Kabul attack
Afghan security forces investigate the wreckage of a vehicle used by suicide attack in Kabul, Afghanistan January 4, 2016. A suicide bomber in a car blew himself up close to a police checkpoint near Kabul airport on Monday but caused no other casualties, a police spokesman said. Reuters/Omar Sobhani

A suicide attack in Kabul, Afghanistan wounded at least 28.

A convoy with the US embassy guards was attacked on the “at the gate of Camp Baron military side of Kabul airport,” as confirmed by the Ministry of Interior. The Taliban claimed responsibility for a car bomb attack near the Kabul airport on Monday. This took place hours after the suicide attack.

The explosion was the second attack on Monday. Earlier in the morning, the driver of a car refused to stop at a police checkpoint, and the car bomb exploded without injuring anyone else in the attack, NBC News reports.

According to the public health ministry in Afghanistan, at least 28 people including nine children are presently being treated in various hospitals, reports RT. It was not mentioned if the injured people included any Americans.

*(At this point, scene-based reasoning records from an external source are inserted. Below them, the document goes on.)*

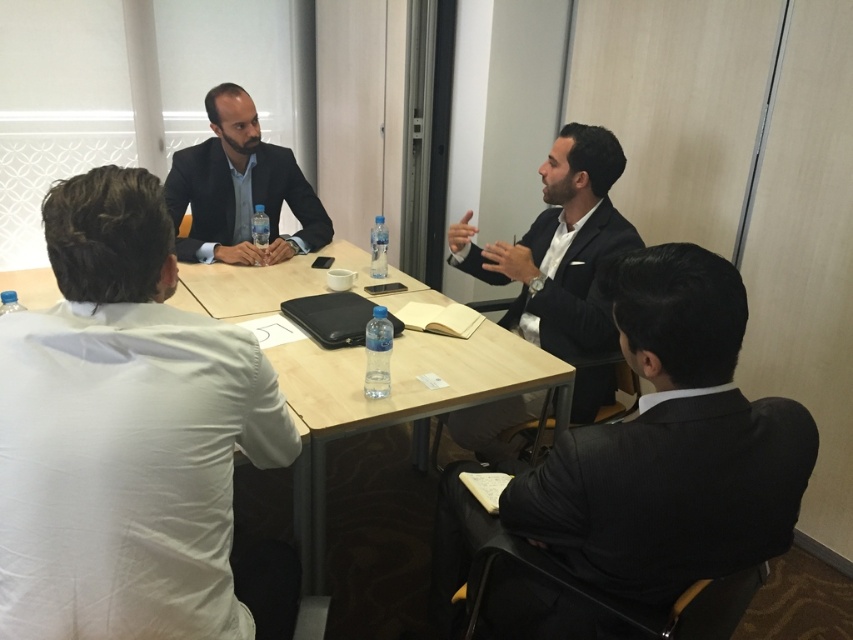
Is black suit at lower right wider than matte black suit at center?

Yes.

Is point (633, 540) positioned in front of point (242, 196)?

Yes, it is in front of point (242, 196).

The image size is (853, 640). I want to click on black suit at lower right, so click(671, 445).

Looking at this image, can you confirm if wooden table at center is thinner than matte black suit at center?

In fact, wooden table at center might be wider than matte black suit at center.

Identify the location of wooden table at center. (x=393, y=404).

Where is `wooden table at center`? This screenshot has height=640, width=853. wooden table at center is located at coordinates (393, 404).

Between white cotton shirt at left and matte black suit at center, which one has more height?

With more height is white cotton shirt at left.

Who is positioned more to the right, white cotton shirt at left or matte black suit at center?

white cotton shirt at left is more to the right.

You are a GUI agent. You are given a task and a screenshot of the screen. Output one action in this format:
    pyautogui.click(x=<x>, y=<y>)
    Task: Click on the white cotton shirt at left
    The height and width of the screenshot is (640, 853).
    Given the screenshot: What is the action you would take?
    pyautogui.click(x=131, y=440)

The suicide attacker reportedly wanted to use the explosives near the convoy but ended up detonating it at the gate to Camp Sullivan. A truck full of explosives crashed into the wall of Camp Baron, according to Kabul police spokesman Abdul Basir Mujahid.

Security officials disclosed that the vehicle in the earlier attack was also filled with explosives. While the driver blew himself up, the explosives remained untouched.

Taliban spokesman Zabiullah Mujahid tweeted that the second attack was supposed to attack “foreigners.” However, the relationship between the Monday attacks is still unclear.

Another suicide attack took place on Friday when a popular French restaurant in Kabul killed two and injured 18.

On Sunday evening, a group of militants occupied an empty house near the Indian Consulate in the northern city of Mazar-i-Sharif in Balkh Province. After 25 hours of fighting, the siege killed at least one police officer and injured nine others.

“The attackers hid themselves in that safe room, which made it too hard for the security forces to kill them,” the New York Times quoted the provincial council head Dr. Muhammad Afzal Hadeed as saying. “We don’t care as much about the length of time as about avoiding casualties.”